[Dataset records]
⟨
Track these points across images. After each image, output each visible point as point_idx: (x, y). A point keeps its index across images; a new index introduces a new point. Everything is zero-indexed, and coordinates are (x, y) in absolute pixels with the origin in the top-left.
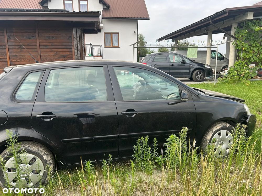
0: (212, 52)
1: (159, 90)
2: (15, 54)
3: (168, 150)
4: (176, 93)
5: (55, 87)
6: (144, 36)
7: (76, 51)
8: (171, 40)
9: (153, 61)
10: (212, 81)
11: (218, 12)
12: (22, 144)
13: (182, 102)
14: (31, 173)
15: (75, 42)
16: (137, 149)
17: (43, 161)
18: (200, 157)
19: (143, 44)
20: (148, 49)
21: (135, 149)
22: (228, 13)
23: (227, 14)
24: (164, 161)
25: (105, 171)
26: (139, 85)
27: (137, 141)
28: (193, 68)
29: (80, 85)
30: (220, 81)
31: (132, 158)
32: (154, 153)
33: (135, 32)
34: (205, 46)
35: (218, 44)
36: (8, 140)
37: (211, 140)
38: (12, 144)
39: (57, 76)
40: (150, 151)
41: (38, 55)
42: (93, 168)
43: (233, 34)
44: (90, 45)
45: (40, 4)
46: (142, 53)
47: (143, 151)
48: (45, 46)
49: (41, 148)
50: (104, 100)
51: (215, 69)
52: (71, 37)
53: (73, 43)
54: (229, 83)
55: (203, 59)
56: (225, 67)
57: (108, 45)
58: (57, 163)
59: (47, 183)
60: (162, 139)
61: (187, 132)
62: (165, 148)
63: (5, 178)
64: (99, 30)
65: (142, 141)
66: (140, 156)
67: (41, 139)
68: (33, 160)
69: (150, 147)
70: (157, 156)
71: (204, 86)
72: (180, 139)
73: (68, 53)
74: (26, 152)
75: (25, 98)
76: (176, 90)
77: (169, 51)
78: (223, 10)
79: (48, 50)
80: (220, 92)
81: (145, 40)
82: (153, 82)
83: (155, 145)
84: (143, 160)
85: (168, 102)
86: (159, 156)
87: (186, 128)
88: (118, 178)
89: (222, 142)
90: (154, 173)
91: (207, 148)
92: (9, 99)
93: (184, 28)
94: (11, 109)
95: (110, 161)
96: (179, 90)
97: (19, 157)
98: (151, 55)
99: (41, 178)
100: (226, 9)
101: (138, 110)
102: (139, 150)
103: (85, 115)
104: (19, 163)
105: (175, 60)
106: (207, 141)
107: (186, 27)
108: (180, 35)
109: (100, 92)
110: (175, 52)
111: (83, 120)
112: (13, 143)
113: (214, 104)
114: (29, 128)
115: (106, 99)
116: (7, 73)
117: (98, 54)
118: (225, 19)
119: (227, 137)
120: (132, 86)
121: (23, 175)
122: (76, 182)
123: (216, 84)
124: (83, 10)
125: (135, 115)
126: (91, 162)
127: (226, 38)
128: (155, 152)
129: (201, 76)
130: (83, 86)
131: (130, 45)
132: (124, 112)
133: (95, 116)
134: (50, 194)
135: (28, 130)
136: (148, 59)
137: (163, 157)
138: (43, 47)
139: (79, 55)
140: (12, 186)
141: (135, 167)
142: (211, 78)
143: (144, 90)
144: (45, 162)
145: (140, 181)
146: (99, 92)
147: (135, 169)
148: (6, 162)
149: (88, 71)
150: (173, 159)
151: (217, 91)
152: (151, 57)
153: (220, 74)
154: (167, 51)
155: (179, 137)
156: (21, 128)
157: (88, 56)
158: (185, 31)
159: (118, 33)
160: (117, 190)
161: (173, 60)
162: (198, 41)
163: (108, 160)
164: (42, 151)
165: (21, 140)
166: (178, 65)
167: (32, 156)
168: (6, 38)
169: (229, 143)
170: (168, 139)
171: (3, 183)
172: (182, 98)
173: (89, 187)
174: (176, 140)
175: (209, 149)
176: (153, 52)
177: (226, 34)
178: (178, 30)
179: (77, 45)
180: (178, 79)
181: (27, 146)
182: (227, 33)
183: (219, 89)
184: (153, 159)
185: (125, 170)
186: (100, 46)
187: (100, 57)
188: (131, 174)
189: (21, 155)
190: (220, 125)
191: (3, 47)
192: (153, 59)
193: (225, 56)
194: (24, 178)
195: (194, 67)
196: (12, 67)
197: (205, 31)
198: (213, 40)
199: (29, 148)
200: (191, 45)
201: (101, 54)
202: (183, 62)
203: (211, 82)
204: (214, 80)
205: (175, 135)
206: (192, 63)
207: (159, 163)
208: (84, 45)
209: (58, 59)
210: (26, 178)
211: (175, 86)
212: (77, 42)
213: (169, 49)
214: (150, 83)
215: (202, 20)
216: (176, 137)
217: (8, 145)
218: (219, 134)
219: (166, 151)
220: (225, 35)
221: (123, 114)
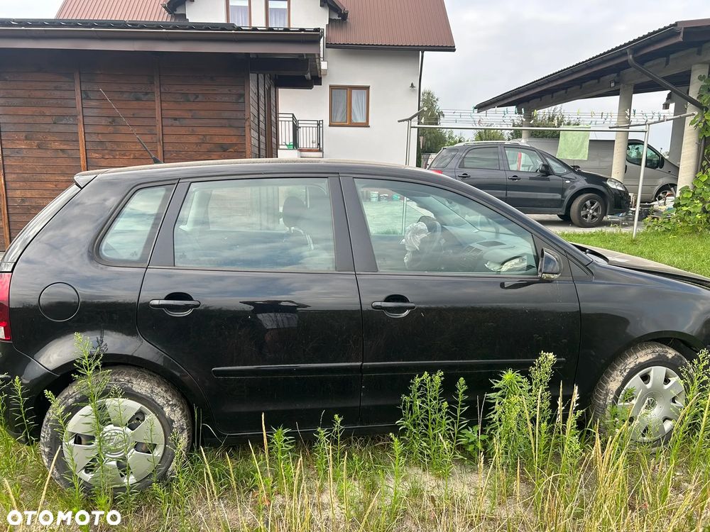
0: (629, 144)
1: (476, 245)
2: (101, 138)
3: (497, 414)
4: (525, 257)
5: (198, 227)
6: (436, 96)
7: (255, 134)
8: (513, 109)
9: (462, 166)
10: (625, 226)
11: (654, 32)
12: (113, 374)
13: (542, 281)
14: (132, 451)
15: (253, 110)
16: (411, 406)
17: (162, 420)
18: (585, 439)
19: (434, 118)
20: (447, 133)
21: (404, 405)
22: (682, 34)
23: (680, 39)
24: (483, 441)
25: (323, 459)
26: (420, 232)
27: (412, 384)
28: (574, 187)
29: (261, 225)
30: (649, 227)
31: (395, 429)
32: (456, 418)
33: (412, 84)
34: (610, 128)
35: (650, 121)
36: (78, 361)
37: (618, 392)
38: (89, 373)
39: (205, 200)
40: (447, 413)
41: (158, 143)
42: (291, 447)
43: (693, 93)
44: (291, 119)
45: (165, 7)
46: (430, 142)
47: (427, 411)
48: (175, 119)
49: (158, 387)
50: (326, 269)
51: (636, 193)
52: (242, 96)
53: (247, 113)
54: (677, 233)
55: (604, 165)
56: (668, 188)
57: (338, 120)
58: (198, 429)
59: (172, 479)
60: (482, 383)
61: (554, 367)
62: (489, 407)
63: (67, 460)
64: (317, 80)
65: (426, 385)
66: (419, 424)
67: (160, 362)
68: (139, 416)
69: (446, 403)
70: (463, 429)
71: (604, 239)
72: (531, 384)
73: (234, 140)
74: (121, 394)
75: (124, 254)
76: (525, 247)
77: (506, 138)
78: (668, 27)
79: (183, 130)
80: (650, 258)
81: (440, 106)
82: (459, 224)
83: (461, 398)
84: (425, 435)
85: (502, 280)
86: (471, 429)
87: (551, 356)
88: (355, 479)
89: (652, 398)
90: (453, 474)
91: (608, 414)
92: (82, 255)
93: (551, 75)
94: (86, 282)
95: (337, 433)
96: (534, 247)
97: (102, 408)
98: (456, 150)
99: (157, 463)
100: (676, 24)
101: (415, 298)
102: (415, 408)
103: (273, 307)
104: (104, 423)
105: (523, 163)
106: (607, 394)
107: (559, 72)
108: (540, 95)
109: (317, 246)
110: (523, 142)
111: (267, 320)
112: (90, 370)
113: (632, 291)
114: (130, 332)
115: (331, 266)
116: (82, 189)
117: (311, 144)
118: (673, 52)
119: (666, 387)
120: (400, 231)
121: (110, 454)
122: (246, 484)
123: (637, 234)
124: (278, 24)
125: (407, 312)
126: (285, 431)
127: (672, 106)
128: (460, 416)
129: (596, 210)
130: (268, 229)
131: (399, 121)
132: (379, 304)
133: (298, 309)
134: (178, 508)
135: (129, 339)
136: (448, 160)
137: (483, 432)
138: (170, 122)
139: (262, 146)
140: (82, 482)
141: (403, 454)
142: (623, 218)
143: (435, 245)
144: (167, 424)
145: (416, 493)
146: (312, 247)
147: (403, 460)
148: (69, 418)
149: (284, 189)
150: (508, 440)
151: (641, 254)
152: (454, 156)
153: (650, 206)
154: (501, 138)
155: (530, 379)
156: (109, 333)
157: (286, 147)
158: (555, 84)
159: (367, 88)
160: (352, 513)
161: (518, 163)
162: (593, 114)
163: (331, 431)
164: (161, 396)
165: (112, 362)
166: (531, 178)
167: (136, 406)
168: (78, 98)
169: (672, 404)
170: (497, 383)
171: (60, 473)
172: (541, 270)
173: (279, 497)
174: (521, 387)
175: (614, 417)
176: (460, 141)
177: (673, 94)
178: (535, 82)
179: (259, 119)
180: (532, 217)
181: (123, 379)
182: (675, 92)
183: (646, 250)
184: (454, 434)
185: (374, 460)
186: (316, 122)
187: (317, 151)
188: (392, 473)
189: (110, 402)
190: (649, 351)
191: (71, 121)
192: (460, 161)
193: (667, 157)
194: (114, 463)
195: (575, 184)
196: (95, 173)
197: (613, 85)
198: (634, 111)
199: (130, 385)
200: (569, 124)
201: (319, 144)
202: (547, 171)
203: (624, 230)
204: (633, 225)
205: (519, 374)
206: (572, 175)
207: (470, 448)
208: (276, 118)
209: (207, 156)
210: (118, 463)
211: (522, 237)
212: (258, 111)
213: (507, 134)
214: (452, 225)
215: (605, 53)
216: (520, 380)
217: (79, 374)
218: (645, 378)
219: (491, 417)
220: (669, 97)
221: (376, 307)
⟩
* [INSTRUCTIONS FOR THE TASK]: Please render everything from the start of the material down to the line containing "95: (110, 161)", both ends included, as a Markdown table with the columns Row and Line, skipping blank lines and leaving the pictures out.

* [SOLUTION TO THIS EXERCISE]:
| Row | Line |
|---|---|
| 1 | Track these points across images. After each image, output each visible point as point_idx: (x, y). A point keeps its index across images; a new index introduces a new point. Everything is zero-indexed, and coordinates are (x, y) in absolute pixels with the origin in the top-left. |
| 2 | 0: (212, 52) |
| 3 | 1: (159, 90) |
| 4 | 2: (15, 54) |
| 5 | 3: (168, 150) |
| 6 | 4: (176, 93) |
| 7 | 5: (55, 87) |
| 8 | 6: (144, 36) |
| 9 | 7: (76, 51) |
| 10 | 8: (171, 40) |
| 11 | 9: (153, 61) |
| 12 | 10: (212, 81) |
| 13 | 11: (218, 12) |
| 14 | 12: (22, 144) |
| 15 | 13: (182, 102) |
| 16 | 14: (31, 173) |
| 17 | 15: (75, 42) |
| 18 | 16: (137, 149) |
| 19 | 17: (43, 161) |
| 20 | 18: (200, 157) |
| 21 | 19: (143, 44) |
| 22 | 20: (148, 49) |
| 23 | 21: (135, 149) |
| 24 | 22: (228, 13) |
| 25 | 23: (227, 14) |
| 26 | 24: (164, 161) |
| 27 | 25: (105, 171) |
| 28 | 26: (139, 85) |
| 29 | 27: (137, 141) |
| 30 | 28: (193, 68) |
| 31 | 29: (80, 85) |
| 32 | 30: (220, 81) |
| 33 | 31: (132, 158) |
| 34 | 32: (154, 153) |
| 35 | 33: (135, 32) |
| 36 | 34: (205, 46) |
| 37 | 35: (218, 44) |
| 38 | 36: (8, 140) |
| 39 | 37: (211, 140) |
| 40 | 38: (12, 144) |
| 41 | 39: (57, 76) |
| 42 | 40: (150, 151) |
| 43 | 41: (38, 55) |
| 44 | 42: (93, 168) |
| 45 | 43: (233, 34) |
| 46 | 44: (90, 45) |
| 47 | 45: (40, 4) |
| 48 | 46: (142, 53) |
| 49 | 47: (143, 151) |
| 50 | 48: (45, 46) |
| 51 | 49: (41, 148) |
| 52 | 50: (104, 100) |
| 53 | 51: (215, 69) |
| 54 | 52: (71, 37) |
| 55 | 53: (73, 43) |
| 56 | 54: (229, 83) |
| 57 | 55: (203, 59) |
| 58 | 56: (225, 67) |
| 59 | 57: (108, 45) |
| 60 | 58: (57, 163) |
| 61 | 59: (47, 183) |
| 62 | 60: (162, 139) |
| 63 | 61: (187, 132) |
| 64 | 62: (165, 148) |
| 65 | 63: (5, 178) |
| 66 | 64: (99, 30) |
| 67 | 65: (142, 141) |
| 68 | 66: (140, 156) |
| 69 | 67: (41, 139) |
| 70 | 68: (33, 160) |
| 71 | 69: (150, 147) |
| 72 | 70: (157, 156) |
| 73 | 71: (204, 86) |
| 74 | 72: (180, 139) |
| 75 | 73: (68, 53) |
| 76 | 74: (26, 152) |
| 77 | 75: (25, 98) |
| 78 | 76: (176, 90) |
| 79 | 77: (169, 51) |
| 80 | 78: (223, 10) |
| 81 | 79: (48, 50) |
| 82 | 80: (220, 92) |
| 83 | 81: (145, 40) |
| 84 | 82: (153, 82) |
| 85 | 83: (155, 145) |
| 86 | 84: (143, 160) |
| 87 | 85: (168, 102) |
| 88 | 86: (159, 156) |
| 89 | 87: (186, 128) |
| 90 | 88: (118, 178) |
| 91 | 89: (222, 142) |
| 92 | 90: (154, 173) |
| 93 | 91: (207, 148) |
| 94 | 92: (9, 99) |
| 95 | 93: (184, 28) |
| 96 | 94: (11, 109) |
| 97 | 95: (110, 161) |